The 2013 election showed that policies and results are immaterial in being successful in politics if you don’t deliver the message.
The Labor Party had an outstanding case to prosecute. That they failed to do so has cost this country dearly.
Rather than pointing to their successes, rather than outlining their plan for the future, they reacted to headlines in the Murdoch Press. They listened to small focus groups and polls instead of trying to inform and lead opinion. They scurried around ‘doing the numbers’ instead of presenting a united voice and vision. They threw out a fine Prime Minister and tried to “save the furniture” by being even crueller to asylum seekers than their opponents.

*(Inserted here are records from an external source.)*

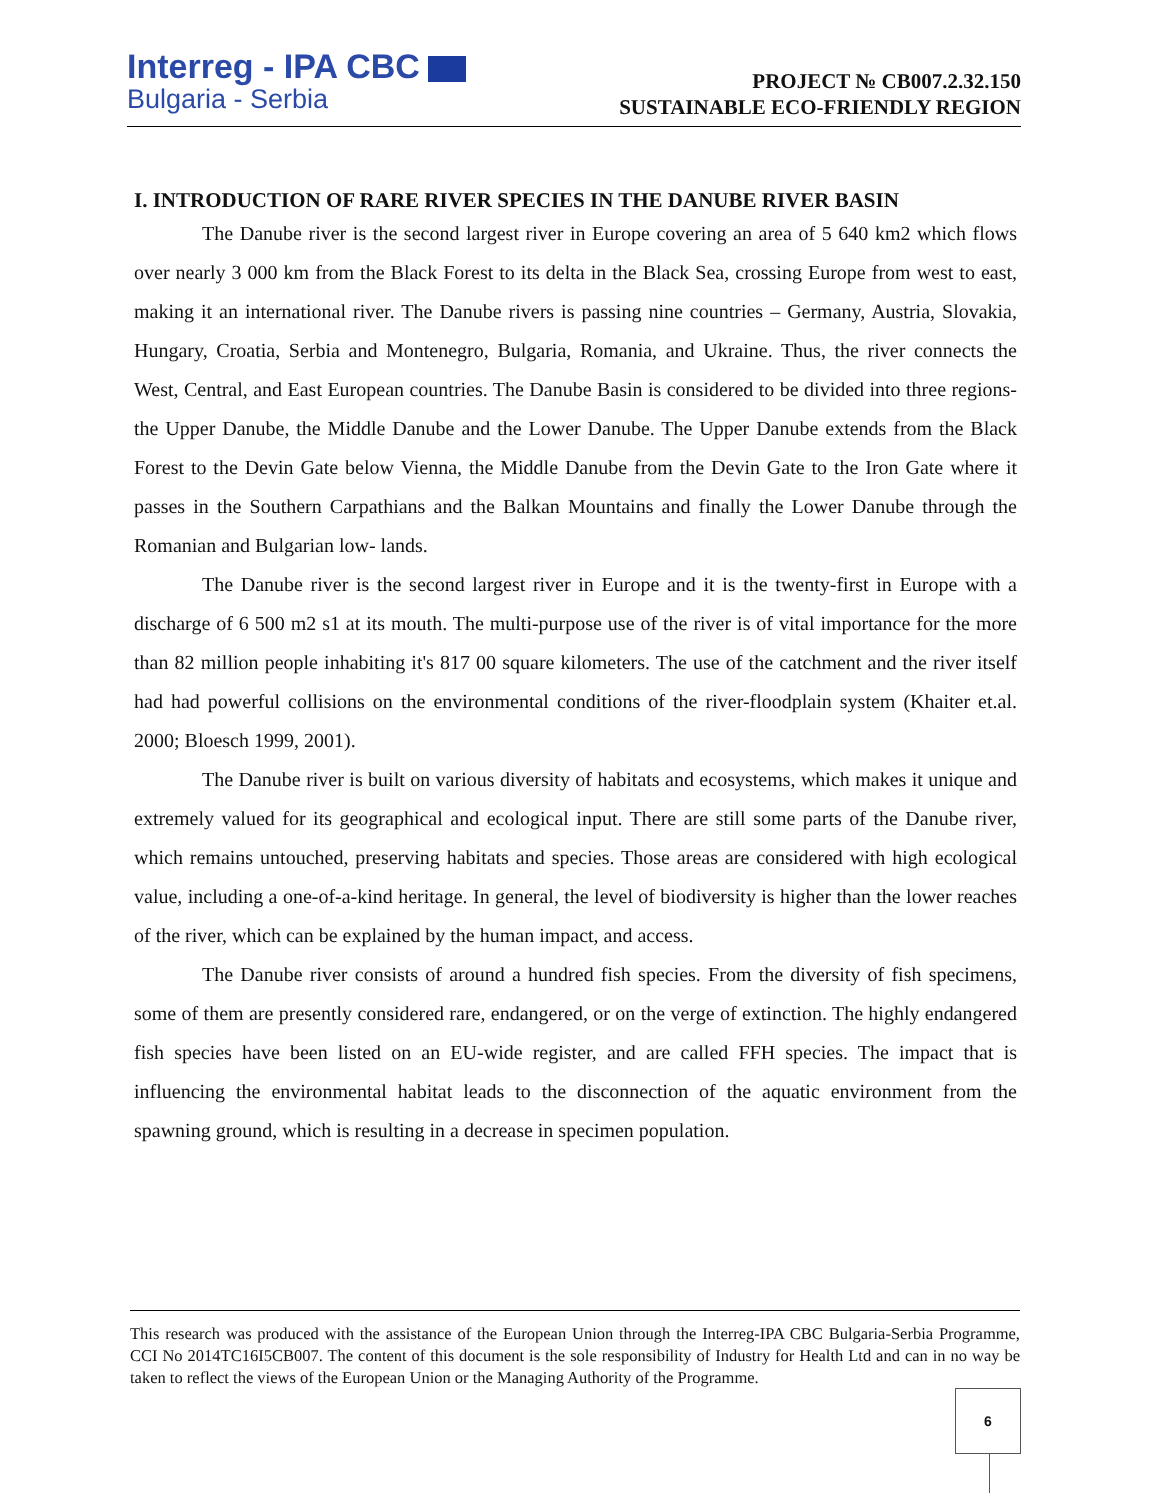Interreg - IPA CBC
Bulgaria - Serbia
PROJECT № CB007.2.32.150
SUSTAINABLE ECO-FRIENDLY REGION
I. INTRODUCTION OF RARE RIVER SPECIES IN THE DANUBE RIVER BASIN
The Danube river is the second largest river in Europe covering an area of 5 640 km2 which flows over nearly 3 000 km from the Black Forest to its delta in the Black Sea, crossing Europe from west to east, making it an international river. The Danube rivers is passing nine countries – Germany, Austria, Slovakia, Hungary, Croatia, Serbia and Montenegro, Bulgaria, Romania, and Ukraine. Thus, the river connects the West, Central, and East European countries. The Danube Basin is considered to be divided into three regions- the Upper Danube, the Middle Danube and the Lower Danube. The Upper Danube extends from the Black Forest to the Devin Gate below Vienna, the Middle Danube from the Devin Gate to the Iron Gate where it passes in the Southern Carpathians and the Balkan Mountains and finally the Lower Danube through the Romanian and Bulgarian low- lands.
The Danube river is the second largest river in Europe and it is the twenty-first in Europe with a discharge of 6 500 m2 s1 at its mouth. The multi-purpose use of the river is of vital importance for the more than 82 million people inhabiting it's 817 00 square kilometers. The use of the catchment and the river itself had had powerful collisions on the environmental conditions of the river-floodplain system (Khaiter et.al. 2000; Bloesch 1999, 2001).
The Danube river is built on various diversity of habitats and ecosystems, which makes it unique and extremely valued for its geographical and ecological input. There are still some parts of the Danube river, which remains untouched, preserving habitats and species. Those areas are considered with high ecological value, including a one-of-a-kind heritage. In general, the level of biodiversity is higher than the lower reaches of the river, which can be explained by the human impact, and access.
The Danube river consists of around a hundred fish species. From the diversity of fish specimens, some of them are presently considered rare, endangered, or on the verge of extinction. The highly endangered fish species have been listed on an EU-wide register, and are called FFH species. The impact that is influencing the environmental habitat leads to the disconnection of the aquatic environment from the spawning ground, which is resulting in a decrease in specimen population.
This research was produced with the assistance of the European Union through the Interreg-IPA CBC Bulgaria-Serbia Programme, CCI No 2014TC16I5CB007. The content of this document is the sole responsibility of Industry for Health Ltd and can in no way be taken to reflect the views of the European Union or the Managing Authority of the Programme.
6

By handing the election to, of all people, Tony Abbott, we destroyed any chance to take action on climate change. We lost our opportunity to have a world class communications network. We lost our chance to share in the superprofits made by the companies who mine our resources. We lost protection of our waterways and aquifers. We lost the car industry and the renewable energy industry. We lost partnerships with the states on funding for schools, hospitals, and affordable housing. We lost over half a billion in Indigenous funding in one fell swoop. We lost investment in research. We lost the proposed increases in the superannuation guarantee and tax-free threshold. We lost extra paid parental leave and the Schoolkids bonus. The ABC, NDIS, welfare recipients, and unions are all under constant attack.
We came through the global financial crisis with one of the best economies in the world. Since then, our comparative economic ranking has been sliding and, despite a global recovery, our debt has been growing. Big business is making record profits but this has not translated to any increases in wages and underemployment and job insecurity have risen.
For the first time, we were mentioned on the human rights watch list. Our ranking on the transparency corruption index has slipped from 7th in 2012 to 13th last year. Our international reputation has been tarnished because of our inhumane treatment of asylum seekers, the number and abuse of Indigenous juveniles in detention, and policy that has led to rising greenhouse gas emissions.
Under the guise of freedom of speech and freedom of religion, discrimination laws are under attack. Muslims are suffering marginalisation and vilification. Pauline Hanson, who was shunned by all twenty years ago for her ignorant racism, is now courted by politicians and media, normalising her toxic stupidity.
We have created a multi-billion dollar Home Affairs Office to address terrorism yet do nothing about domestic violence and sexual harassment.
As Jane Gilmore writes, “at least 71 Australian women were murdered last year, more than 80 per cent of them by a man who claimed to love them. In the last 20 years a maximum of six people were killed in terrorist incidents in Australia. The federal government currently spends $35 billion on national security and $160 million on domestic violence each year.”
Our privacy rights are stripped away to ‘keep us safe’ while refuges, support groups and legal aid centres close down and women are encouraged to arm themselves. We defund early intervention programs and build more jails.
With rising commodity prices, aging power stations breaking down or closing, a freeze on new investment in renewables, over-investment in the wrong type of transmission and distribution, and record gas exports, electricity prices have skyrocketed. Meanwhile, extreme weather events have intensified. Policy uncertainty and a lack of planning has led to a failure in all three aspects of the energy “trilemma”.
We pursue old alleged welfare overpayments with a system that costs more to run than it collects. We can’t afford to increase Newstart, Youth Allowance or the aged pension. But we can afford a twenty-year ramp-up of war machinery costing an extra $400 billion on top of the annual defence budget.
We insist that young people start repaying their education costs when their salary reaches less than a quarter of a junior backbench politician’s base salary and then wonder why they can’t afford a place to live.
When it’s all about the money and protecting your own privilege, society is diminished.
With the departure of Julia Gillard, we lost the civility, decency, compassion and integrity she brought to the job. We lost our optimism and hope.
Can the Labor Party revive it? Or will they once again let those who shout the loudest distract them.